Azure Use Case – Intertech – Common DevOps Use Cases in Some of the Biggest Companies in the World

Azure Use Case – Intertech

While searching through use cases and scenarios, I absolutely fell in love with what Intertech did through the power of DevOps transformation. The fact that it used Azure is not as relevant as what it did with Azure and how it used the Azure and GitHub services to modernize and revolutionize its pipelines. This use case is all that DevOps is supposed to bring to a company in terms of value. It also addresses something that will become very relevant in the later parts of this book (where we are now): generative AI. Let’s take a look at the old Intertech workflow:

Figure 10.3 – Old Intertech workflow

This figure represents a sort of sunk cost fallacy, one that can lead to a severe loss of productivity. It represents how Intertech operated suboptimally and wasted much of their critical personnel in tasks that should have not been their concern in the first place. So, let’s look at how Intertech approaches this problem.

Let’s start with who Intertech are. They are an IT operations company that supports some of the largest business clients in Turkey with their infrastructure and operational needs. Now, you can imagine that this kind of operation would be pretty difficult to manage on a lot of levels. The pains are not very big; in fact, they are tiny cuts and pinpricks, but those are often the most annoying kinds of pain. They are irritating and distracting, and if you let them, they will steal your attention. In this section, we will talk about mental and physical anguish and how the fine people at Intertech worked to reduce it.

Scenario

Intertech worked in creating and maintaining solutions for some of the biggest companies in Turkey. Make a mental note of those two words: creating and maintaining. Those are two of the fundamental parts of developing any software solution, but they are very different from each other. To create something is to give it life; you’re giving birth, it’s painful, and it’s long, but it’s wonderful. Maintaining something is changing the diapers on the thing you gave birth to. It’s disgusting, but you are responsible for it and the toddler isn’t just going to take care of itself, no matter how prepared or independent it may be (and most toddlers are not). Keep this analogy in mind as it’ll follow us throughout the subsections. Years down the line, if I’m changing the diapers on this book to write a second edition, I will keep this in mind as well.
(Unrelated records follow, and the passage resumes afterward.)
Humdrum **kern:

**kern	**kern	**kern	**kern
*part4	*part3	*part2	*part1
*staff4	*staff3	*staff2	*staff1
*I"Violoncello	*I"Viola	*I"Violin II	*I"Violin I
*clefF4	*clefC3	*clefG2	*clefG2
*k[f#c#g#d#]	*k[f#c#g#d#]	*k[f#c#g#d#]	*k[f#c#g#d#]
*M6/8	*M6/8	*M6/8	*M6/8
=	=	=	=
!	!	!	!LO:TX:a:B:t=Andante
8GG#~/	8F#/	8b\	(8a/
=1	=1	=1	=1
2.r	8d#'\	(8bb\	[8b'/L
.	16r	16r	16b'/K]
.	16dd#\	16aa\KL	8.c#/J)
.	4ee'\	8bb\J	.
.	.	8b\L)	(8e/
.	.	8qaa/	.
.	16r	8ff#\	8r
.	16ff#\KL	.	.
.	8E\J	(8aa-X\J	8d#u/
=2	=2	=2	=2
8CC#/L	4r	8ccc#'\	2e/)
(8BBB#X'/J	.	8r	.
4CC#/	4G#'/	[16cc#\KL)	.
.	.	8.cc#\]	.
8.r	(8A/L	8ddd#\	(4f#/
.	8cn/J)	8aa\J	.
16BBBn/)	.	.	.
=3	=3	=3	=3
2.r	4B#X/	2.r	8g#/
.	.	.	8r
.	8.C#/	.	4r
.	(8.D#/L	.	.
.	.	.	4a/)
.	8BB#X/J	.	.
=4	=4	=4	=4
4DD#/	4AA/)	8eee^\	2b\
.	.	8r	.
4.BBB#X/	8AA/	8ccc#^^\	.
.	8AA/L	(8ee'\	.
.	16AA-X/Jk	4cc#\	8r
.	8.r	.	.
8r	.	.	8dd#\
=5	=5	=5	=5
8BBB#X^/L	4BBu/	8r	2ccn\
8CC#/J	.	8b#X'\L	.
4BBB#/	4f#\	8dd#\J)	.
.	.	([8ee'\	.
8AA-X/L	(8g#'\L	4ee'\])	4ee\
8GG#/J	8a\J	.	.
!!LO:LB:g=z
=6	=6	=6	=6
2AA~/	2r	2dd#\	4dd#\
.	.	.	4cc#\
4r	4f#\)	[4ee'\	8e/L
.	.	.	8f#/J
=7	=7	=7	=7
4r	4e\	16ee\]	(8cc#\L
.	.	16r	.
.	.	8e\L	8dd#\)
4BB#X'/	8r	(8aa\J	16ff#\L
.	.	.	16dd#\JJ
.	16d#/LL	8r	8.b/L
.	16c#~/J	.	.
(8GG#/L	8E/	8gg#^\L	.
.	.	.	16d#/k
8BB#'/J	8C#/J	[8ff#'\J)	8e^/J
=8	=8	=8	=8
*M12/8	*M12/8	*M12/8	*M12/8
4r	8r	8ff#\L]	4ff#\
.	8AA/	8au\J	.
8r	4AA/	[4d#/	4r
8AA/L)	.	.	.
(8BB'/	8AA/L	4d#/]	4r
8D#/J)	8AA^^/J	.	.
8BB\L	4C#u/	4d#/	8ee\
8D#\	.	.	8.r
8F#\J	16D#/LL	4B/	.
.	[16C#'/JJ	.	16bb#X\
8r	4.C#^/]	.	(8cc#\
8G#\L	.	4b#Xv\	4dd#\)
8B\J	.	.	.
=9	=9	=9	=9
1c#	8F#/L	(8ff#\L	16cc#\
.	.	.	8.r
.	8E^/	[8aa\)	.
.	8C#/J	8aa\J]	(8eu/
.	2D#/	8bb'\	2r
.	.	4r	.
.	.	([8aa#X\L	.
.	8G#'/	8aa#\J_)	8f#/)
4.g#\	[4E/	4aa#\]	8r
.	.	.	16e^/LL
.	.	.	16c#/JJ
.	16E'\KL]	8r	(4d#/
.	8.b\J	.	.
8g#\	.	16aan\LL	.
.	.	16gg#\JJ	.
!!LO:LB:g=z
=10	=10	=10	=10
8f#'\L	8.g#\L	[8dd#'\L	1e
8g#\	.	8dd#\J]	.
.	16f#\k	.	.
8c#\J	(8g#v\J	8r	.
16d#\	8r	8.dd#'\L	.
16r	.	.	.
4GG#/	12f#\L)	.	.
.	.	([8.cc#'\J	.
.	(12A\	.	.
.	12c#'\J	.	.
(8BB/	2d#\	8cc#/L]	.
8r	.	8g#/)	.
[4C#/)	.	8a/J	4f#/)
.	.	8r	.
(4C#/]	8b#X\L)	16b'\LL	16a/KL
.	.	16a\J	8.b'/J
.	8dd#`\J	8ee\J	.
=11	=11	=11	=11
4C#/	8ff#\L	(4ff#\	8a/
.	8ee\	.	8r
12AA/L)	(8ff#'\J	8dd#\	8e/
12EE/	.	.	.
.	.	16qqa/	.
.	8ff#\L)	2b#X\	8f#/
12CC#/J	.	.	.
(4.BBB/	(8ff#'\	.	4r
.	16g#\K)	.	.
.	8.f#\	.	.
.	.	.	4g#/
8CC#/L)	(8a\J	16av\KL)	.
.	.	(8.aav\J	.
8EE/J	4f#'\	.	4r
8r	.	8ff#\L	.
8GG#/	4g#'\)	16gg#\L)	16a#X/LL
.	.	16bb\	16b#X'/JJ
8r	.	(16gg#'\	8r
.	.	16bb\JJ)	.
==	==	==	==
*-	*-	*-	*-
So, this was the difficulty facing Intertech: the balance of developing new projects while maintaining old ones. And the tasks to maintain the old ones were mundane, but they required man-hours, manpower, and a lot of power hours that could’ve been spent coming up with new ways to deliver value. The cycle of thought that runs between the initial problem and finally finding its solution requires precious time and intellectual effort that is usually significantly less than the capacity of the person solving it. Basically, it forces intelligent people to do dumb tasks.

So, when thinking about the solution to this, what should be the first thing we think of? Perhaps there is a way in which solutions can be found without having to think about and research them too much. Not, of course, for critical, vital tasks that require actual focus but for mundane tasks that require several Googles of a bunch of terms to get to the appropriate Stack Overflow page and then copying and pasting that into a solution and running it a couple of times to make sure it works. Maybe there’s a tool that will collate all of this information and generate a simple concise solution for a simple mundane problem and save us all some time. Perhaps one that rhymes with hartificial fintelligence? Alright, nothing rhymes with artificial intelligence. AI, that’s what I’m talking about.